Inflation is a monetary phenomenon characterized by too much money in the economy with too few goods and services. If you are asked what the current rate of inflation is in the United States, you will probably be wondering. You may think of a vague answer that measures between 1.5% and 2.1% year-on-year. So what does it imply? It means that the country’s inflation isn’t going off the track—it is almost an optimal rate.
Nonetheless, many believe that low inflation rate is a matter of concern. It could be a head-scratcher for Federal Reserve officials because they feel that a modest rate of inflation is needed for the country to be able to reap economic benefits. The unyieldingly sluggish inflation in the country is feared to push down wage payments and corporate profits. But will low inflation rates impede the U.S. stock market?
While many folks believe that the low inflation rate of the country would hit its stocks very hard, there are other who feel the situation isn’t a problematic one. The fears of where the market is heading and the potential effects on stocks are high-strung. Many economists bring wages and price changes together.

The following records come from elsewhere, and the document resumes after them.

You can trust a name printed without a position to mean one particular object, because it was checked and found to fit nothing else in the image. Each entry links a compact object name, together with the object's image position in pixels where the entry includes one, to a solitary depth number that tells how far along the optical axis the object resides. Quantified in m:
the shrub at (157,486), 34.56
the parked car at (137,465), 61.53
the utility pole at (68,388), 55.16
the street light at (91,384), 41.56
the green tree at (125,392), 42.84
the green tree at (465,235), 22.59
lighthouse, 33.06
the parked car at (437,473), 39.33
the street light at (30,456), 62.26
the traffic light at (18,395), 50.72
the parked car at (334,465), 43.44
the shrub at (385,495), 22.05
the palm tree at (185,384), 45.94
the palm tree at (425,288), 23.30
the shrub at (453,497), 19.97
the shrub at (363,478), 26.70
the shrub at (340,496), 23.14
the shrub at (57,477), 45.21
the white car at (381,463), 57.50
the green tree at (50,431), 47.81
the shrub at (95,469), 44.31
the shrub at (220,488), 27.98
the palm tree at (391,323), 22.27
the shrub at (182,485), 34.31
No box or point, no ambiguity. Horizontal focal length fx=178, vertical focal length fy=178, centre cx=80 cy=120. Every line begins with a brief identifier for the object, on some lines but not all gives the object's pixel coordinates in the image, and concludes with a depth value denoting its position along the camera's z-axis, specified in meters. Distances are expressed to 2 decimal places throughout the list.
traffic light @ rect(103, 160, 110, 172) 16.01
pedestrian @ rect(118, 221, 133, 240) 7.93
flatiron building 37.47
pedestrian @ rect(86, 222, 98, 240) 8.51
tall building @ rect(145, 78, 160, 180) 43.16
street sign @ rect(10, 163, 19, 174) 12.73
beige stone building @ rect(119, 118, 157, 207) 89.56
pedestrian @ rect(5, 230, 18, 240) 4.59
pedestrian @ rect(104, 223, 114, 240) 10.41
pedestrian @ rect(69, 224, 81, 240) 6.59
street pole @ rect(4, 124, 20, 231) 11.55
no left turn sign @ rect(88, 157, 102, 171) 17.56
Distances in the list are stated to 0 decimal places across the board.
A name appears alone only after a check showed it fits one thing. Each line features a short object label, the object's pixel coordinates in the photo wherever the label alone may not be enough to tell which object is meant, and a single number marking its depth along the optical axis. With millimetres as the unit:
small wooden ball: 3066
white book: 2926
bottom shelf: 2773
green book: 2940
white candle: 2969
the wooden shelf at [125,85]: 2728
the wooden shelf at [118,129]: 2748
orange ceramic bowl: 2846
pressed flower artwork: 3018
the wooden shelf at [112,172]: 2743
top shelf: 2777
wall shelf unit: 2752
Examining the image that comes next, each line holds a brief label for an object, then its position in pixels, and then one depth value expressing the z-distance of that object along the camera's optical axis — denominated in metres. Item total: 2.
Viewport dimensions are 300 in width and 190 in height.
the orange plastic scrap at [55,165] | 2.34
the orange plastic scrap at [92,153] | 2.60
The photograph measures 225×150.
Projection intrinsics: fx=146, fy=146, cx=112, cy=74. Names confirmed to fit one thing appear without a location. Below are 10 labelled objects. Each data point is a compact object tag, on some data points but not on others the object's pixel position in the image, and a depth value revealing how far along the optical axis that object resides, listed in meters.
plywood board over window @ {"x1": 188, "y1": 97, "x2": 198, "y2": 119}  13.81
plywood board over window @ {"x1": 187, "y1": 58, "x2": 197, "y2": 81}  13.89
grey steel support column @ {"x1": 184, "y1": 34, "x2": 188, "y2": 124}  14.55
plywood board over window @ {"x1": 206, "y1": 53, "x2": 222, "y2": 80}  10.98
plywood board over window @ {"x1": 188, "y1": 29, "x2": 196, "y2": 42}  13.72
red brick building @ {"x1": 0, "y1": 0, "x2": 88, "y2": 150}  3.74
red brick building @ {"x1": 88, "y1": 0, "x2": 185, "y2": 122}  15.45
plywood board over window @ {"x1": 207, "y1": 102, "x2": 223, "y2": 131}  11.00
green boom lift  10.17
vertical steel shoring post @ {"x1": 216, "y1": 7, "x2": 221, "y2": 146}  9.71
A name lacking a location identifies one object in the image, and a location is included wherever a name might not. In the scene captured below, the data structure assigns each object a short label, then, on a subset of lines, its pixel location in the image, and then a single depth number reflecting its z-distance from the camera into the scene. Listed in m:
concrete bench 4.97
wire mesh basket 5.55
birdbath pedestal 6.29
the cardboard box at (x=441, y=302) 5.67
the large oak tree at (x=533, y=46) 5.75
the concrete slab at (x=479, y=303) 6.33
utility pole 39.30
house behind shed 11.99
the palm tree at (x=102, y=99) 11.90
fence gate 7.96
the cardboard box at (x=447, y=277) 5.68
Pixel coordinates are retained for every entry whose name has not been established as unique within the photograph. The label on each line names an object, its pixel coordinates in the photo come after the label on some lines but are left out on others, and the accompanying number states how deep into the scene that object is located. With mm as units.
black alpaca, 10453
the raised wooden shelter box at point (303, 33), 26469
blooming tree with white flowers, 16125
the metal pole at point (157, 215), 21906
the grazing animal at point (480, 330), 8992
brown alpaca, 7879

But the evidence doesn’t really show such a relationship. The Federal Reserve officials think that the unemployment rate of 4.5% to 4.8% should push price gains, but the inflation rate is falling next to 4.3% unemployment. In reality, the price-wage spiral is nothing but a myth. There are many others who think that the low inflation rate is mysterious because the Federal Reserve supposedly printed money. But it cannot actually affect money supply, which is created by the private banking system.
Inflation could surge if banks increase their lending before the Federal Bank can absorb the excess reserves. Even if there is an increase in inflation, the stock direction is likely to stay unaffected. Only bonds, owing to their fixed rate of interest, would lose their purchasing power as a result of inflation.
The prices rose double-digits in the 1970’s owing to the prolonged existence of a loose monetary policy of the government. Even stocks fell in anticipation of the inflation and recession as a result of poor policy choices than inflation being the sole factor. To conclude, government policies to combat inflation can certainly affect stocks but even high inflationary conditions aren’t bearish.